Il conflitto in fabbrica, anche grazie alla presenza sempre più massiccia degli operai provenienti dal meridione, riprende agli inizi degli anni sessanta. Dal 1966 il nuovo presidente è l’avvocato, Gianni Agnelli. Nel 1969, grazie alle lotte dell’autunno caldo, viene firmato il nuovo contratto dei metalmeccanici, un contratto che in gran parte realizza le rivendicazioni egualitarie presenti, e diffuse, nel Paese.
Tra il 1975 e il 1980 esplode, anche nelle fabbriche, il problema del terrorismo: 27 i capi e i dirigenti feriti dalle Brigate Rosse, 4 quelli uccisi.
Nel 1980 la FIAT è quasi al collasso con un indebitamento pari al fatturato (6800 miliardi). Gli Agnelli decidono di puntare sulla svalutazione della lira per aumentare le esportazioni e sui licenziamenti per abbassare i costi. Inizia un pesantissimo braccio di ferro con il sindacato, in particolare con la FLM (la federazione che univa i metalmeccanici di tutte le sigle sindacali). Finirà, grazie alla marcia dei 40.000 (capi, impiegati e quadri che contestano lo sciopero, con lo slogan “il lavoro si difende lavorando”) che, schieratisi con la proprietà, ne permettono la vittoria.
A partire dagli anni ottanta, la FIAT, sotto la guida di Romiti e Ghidella, esce dalla crisi industriale grazie ad aiuti diretti e indiretti della politica e al taglio del costo del lavoro. Sciotto ricostruisce con puntualità tutto questo, qui ricordiamo solo ciò che avvenne con la vendita dell’Alfa Romeo. La FIAT, grazie all’intervento del governo Craxi, ottenne, a fronte di un’offerta ben più vantaggiosa della Ford, di acquistare l’azienda italiana con un costo finale pari a meno della metà dell’offerta iniziale. Nell’Italia della Milano da bere, tutto questo era normale.

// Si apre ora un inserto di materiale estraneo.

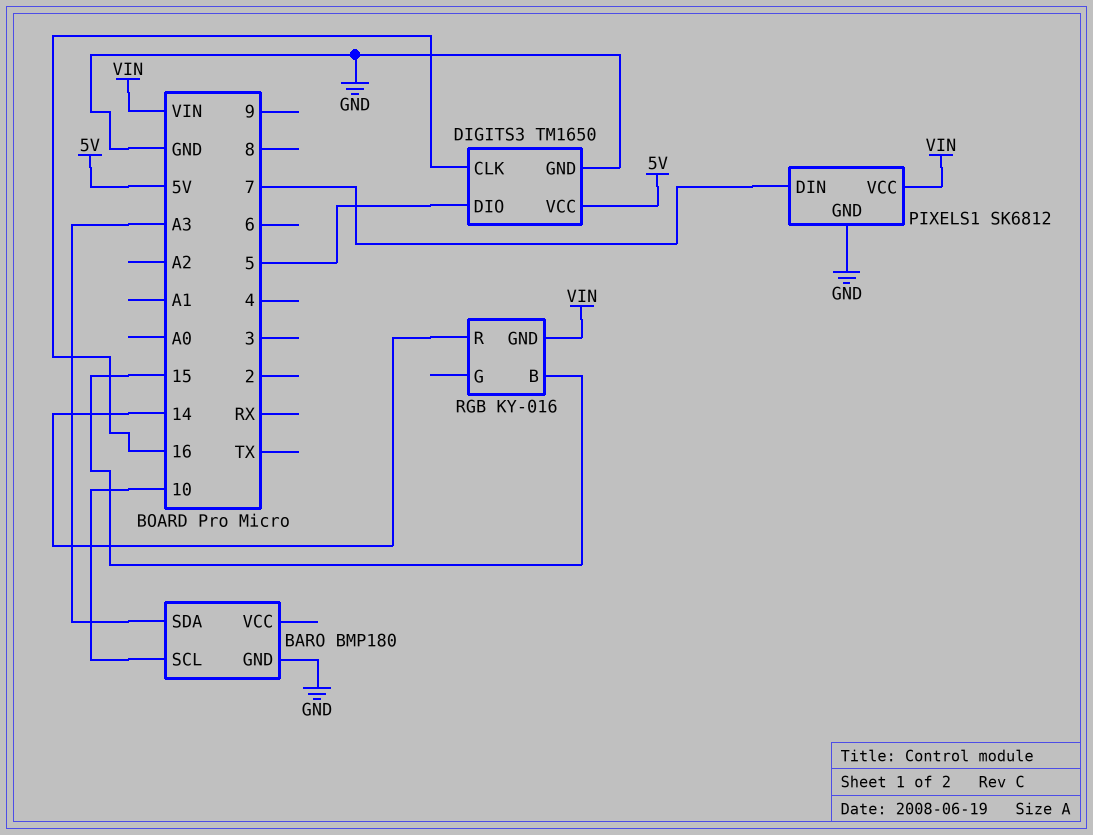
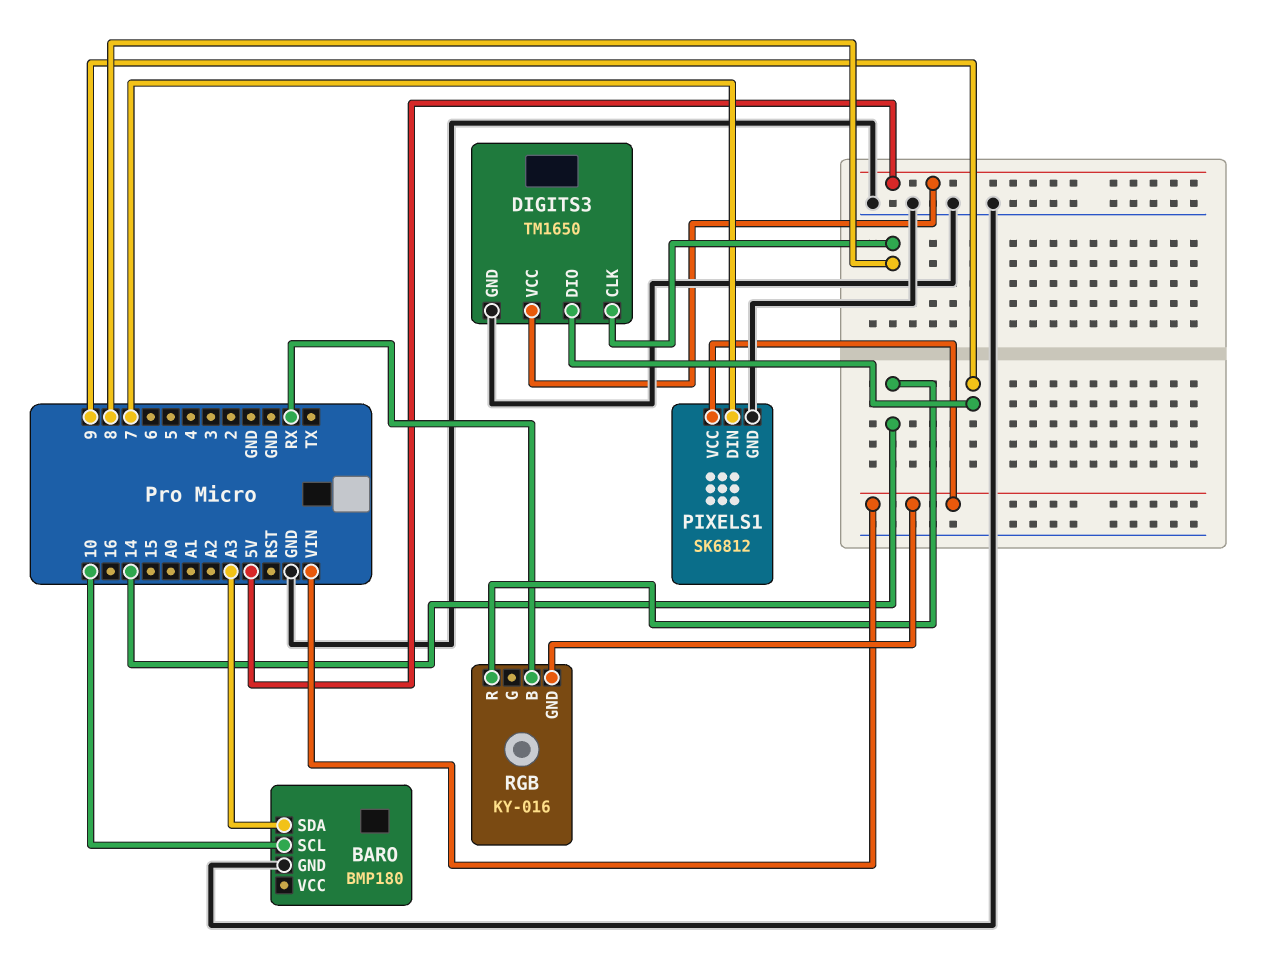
DIGITS3 pin CLK: 16 -> 8
DIGITS3 pin DIO: 5 -> 9
RGB pin B: 15 -> RX

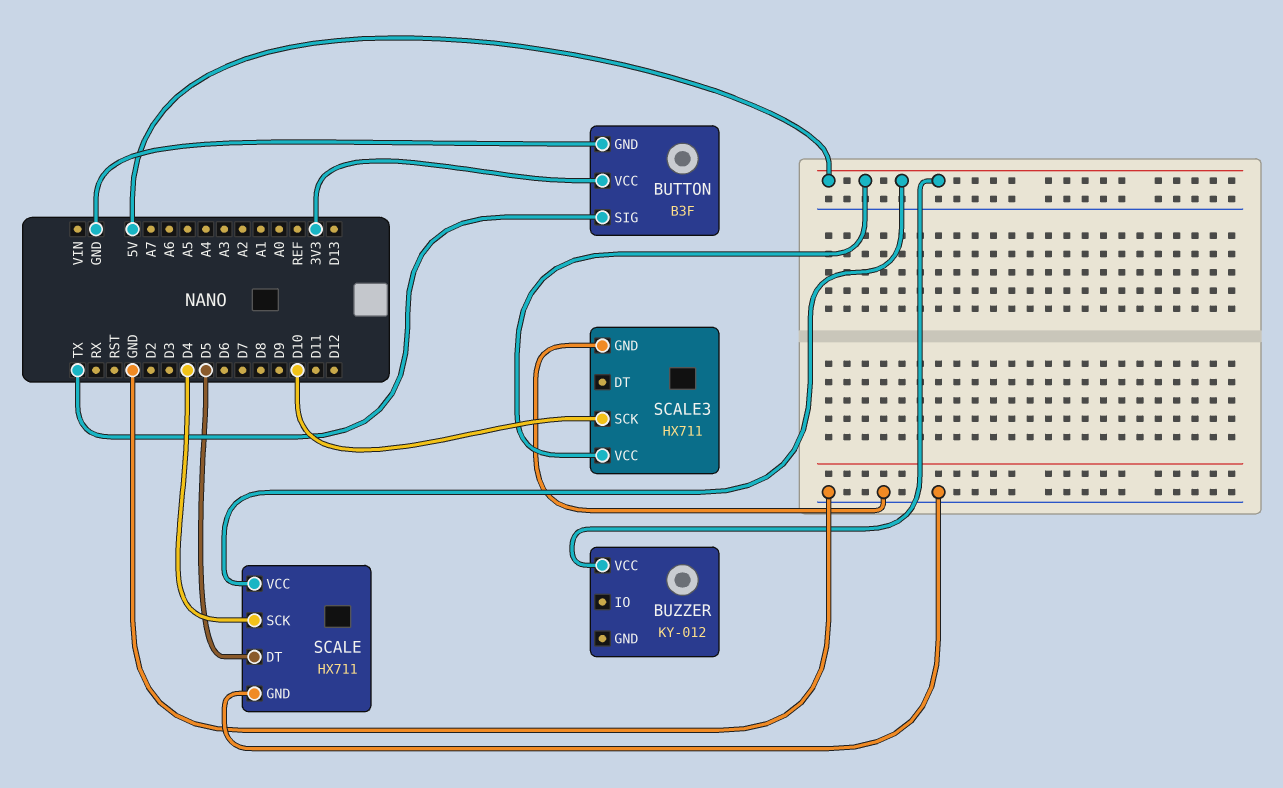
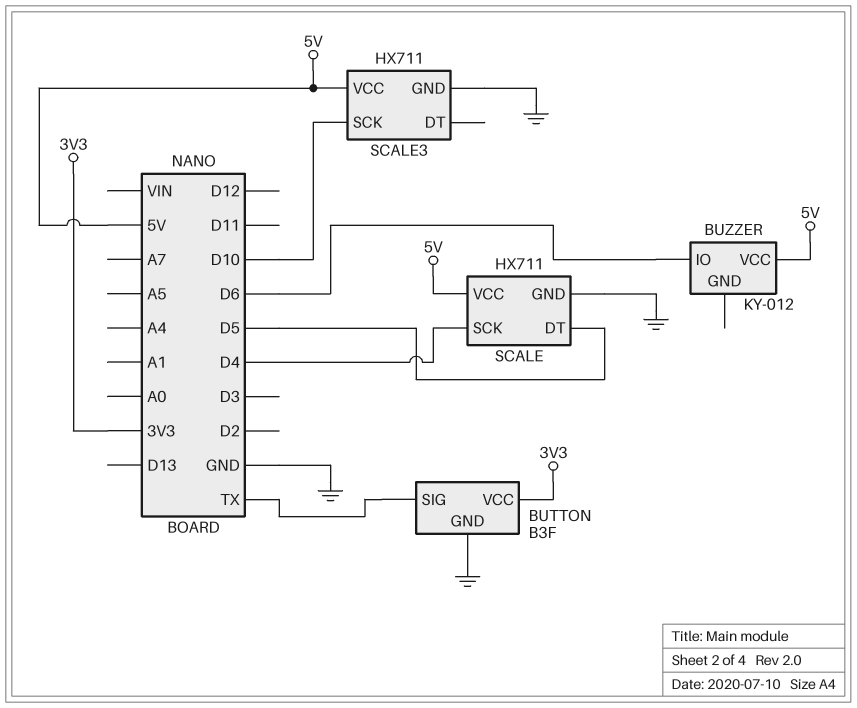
BUZZER pin IO: none -> D6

Dopo l’uscita di scena di Romiti, e la morte dell’Avvocato, è Marchionne, definito da Bertinotti il ‘borghese gentiluomo’ il primo a permettere nuovamente un’identificazione tra l’azienda e il suo amministratore delegato. Purtroppo, i positivi giudizi iniziali lasceranno ben presto il posto a una drammatica ripresa della conflittualità. Come ai tempi di Valletta, vengono rimessi in discussione i diritti dei lavoratori, sino alla contestazione della stessa esistenza del contratto collettivo nazionale di lavoro, e inizia una sorta di ‘caccia’ al sindacalista scomodo, ovvero all’iscritto FIOM, come dimostra la sentenza di primo grado sulle discriminazioni.
Un quadro complessivo più che preoccupante, tanto da far scrivere a Sciotto in conclusione, “il timore più forte rispetto al destino della FIAT è che l’azienda che ha rappresentato più di tutte lo sviluppo industriale e la crescita economica dell’Italia possa decidere di emigrare all’estero [se ciò avvenisse] si aprirebbero scenari del tutto inediti, che per il momento non appaiono, purtroppo, per nulla positivi”.